DNA Collection and the Fourth Amendment-Maryland v. King

August 30, 2012

On July 30, the US Supreme Court granted a stay of judgment to the state of Maryland in the case of Maryland v. King (2012 WL 3064878, Petition for Writ for Certiorari found at 2012 WL 3527847).  At issue is whether the warrantless collection of DNA samples prior to conviction pursuant to the Maryland DNA Collection Act (MD PUBLIC SAFETY § 2-501, et. seq.) is constitutional under the Fourth Amendment.

The Maryland DNA Collection Act (pre-conviction DNA collection is effective until January 1, 2014) authorizes the collection of DNA samples from individuals charged with “a crime of violence” or burglary or attempted burglary. (MD PUBLIC SAFETY 2-504(3)).

In 2009, King was arrested on assault charges and his DNA was collected, analyzed and entered into Maryland’s DNA database pursuant to the Act.  Pending his trial on that charge (for which he was ultimately convicted), his DNA was matched to a sample collected during the investigation of a 2003 unsolved rape.  The match provided the sole probable cause for a grand jury indictment.   He was convicted of first-degree rape and sentenced to life in prison.

In a fairly narrow ruling, the Maryland Court of Appeals held that King’s privacy interests outweighed the state’s interest in assuring proper identification of him as to the crimes for which he was charged at the time.  However, the Court noted that it could foresee a different conclusion based on different facts:

 Although we have some trepidation as to the facial constitutionality of the DNA Act, as to arrestees generally, we cannot exclude the possibility that there may be, in some circumstances, a need for the State to obtain a DNA sample to identify an arrestee accurately.

King v. State, 42 A3d 549 at 553.

If the US Supreme Court grants certiorari for this case, how is it likely to rule?  I ran the following search in U.S. Supreme Court Cases on WestlawNext (SCT on Westlaw Classic):

 di(“fourth amendment” privacy /s arrest!)

 I then sorted by “most cited” and produced several landmark Fourth Amendment cases within the first 20 hits, including Terry v. Ohio, 392 U.S. 1, 88 S.Ct. 1868 and Schmerber v. California, 384 U.S. 757, 86 S.Ct. 1826.

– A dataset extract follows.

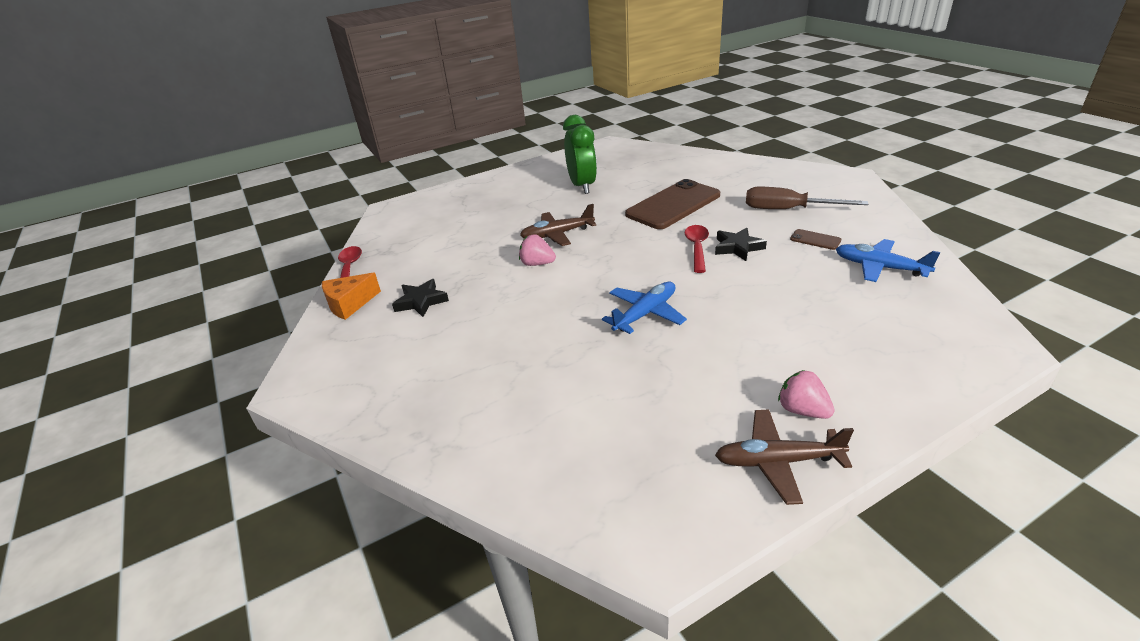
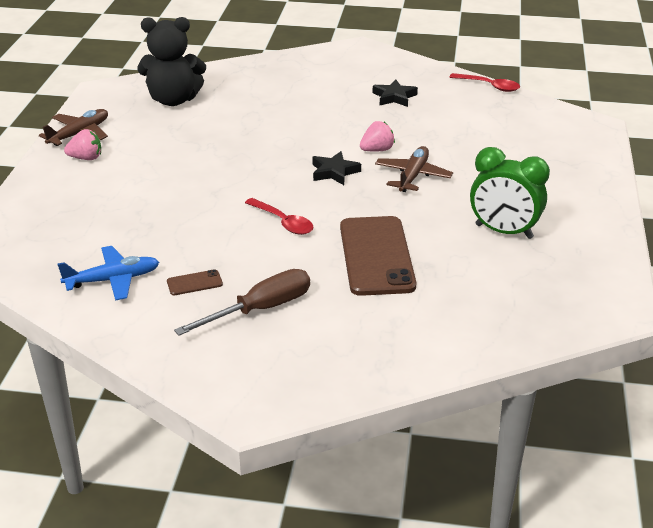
camera: 125 degrees right, 0 degrees up
orange cheese [322,273,381,320] -> none
blue plane [602,282,687,334] -> none
black star [715,228,767,261] -> black star moved to [312,151,361,185]
none -> black teddy bear [138,17,206,106]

In a second search, I tried the following in the same content:

 privacy “fourth amendment” /p d.n.a. blood finger-print urine breath (bod! /3 fluid)

 Again I sorted by “most cited” and again produced Schmerber, along with Skinner v. Railway Labor Executives’ Ass’n., 489 U.S. 602, 109 S.Ct. 140 and Davis v. Mississippi, 394 U.S. 721, 89 S.Ct. 1394.   These would all likely be central to the Court’s analysis of privacy rights versus public safety.

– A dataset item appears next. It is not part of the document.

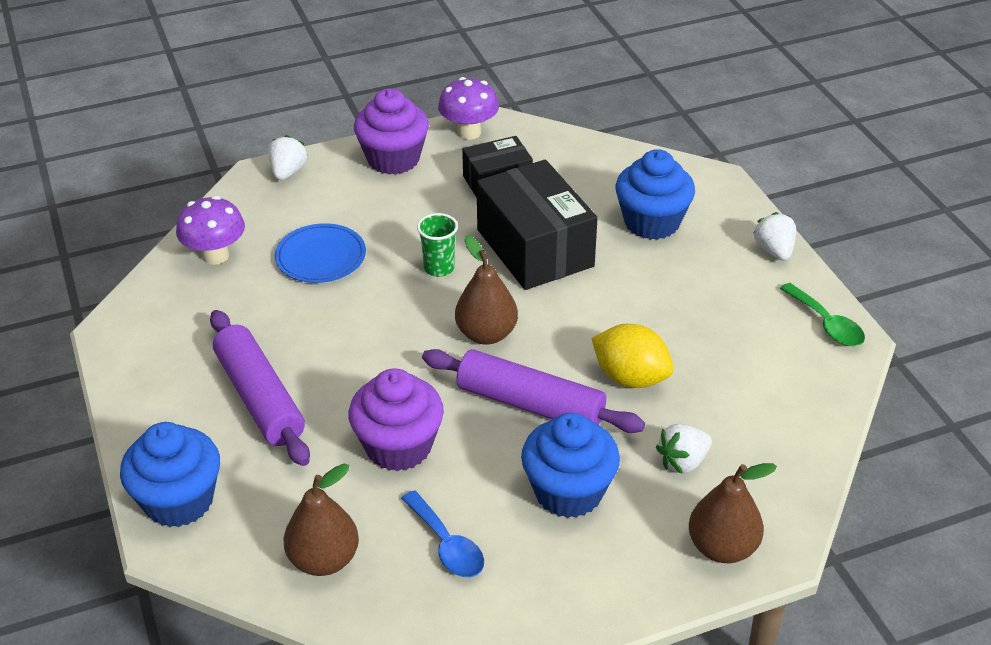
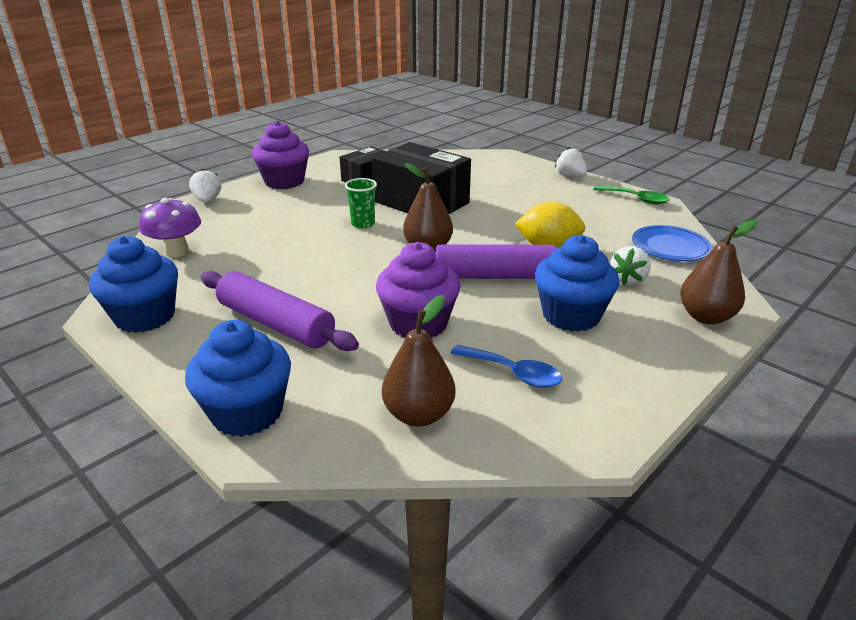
camera: 25 degrees left, 10 degrees down
blue plate [275,223,366,283] -> blue plate moved to [632,225,712,261]
purple mushroom [438,77,499,140] -> none
blue cupcake [615,149,695,240] -> blue cupcake moved to [89,236,178,333]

But Davis, which addresses the collection of fingerprints during detention, may provide particularly valuable insight into the Court’s balancing of pre-conviction DNA collection and the Fourth Amendment:

Fingerprinting involves none of the probing into an individual’s private life and thoughts that marks an interrogation or search. Nor can fingerprint detention be employed repeatedly to harass any individual, since the police need only one set of each person’s prints. Furthermore, fingerprinting is an inherently more reliable and effective crime-solving tool than eyewitness identifications or confessions and is not subject to such abuses as the improper line-up and the ‘third degree..’

Davis v. Mississippi, 394 U.S. 721, 727 (1969).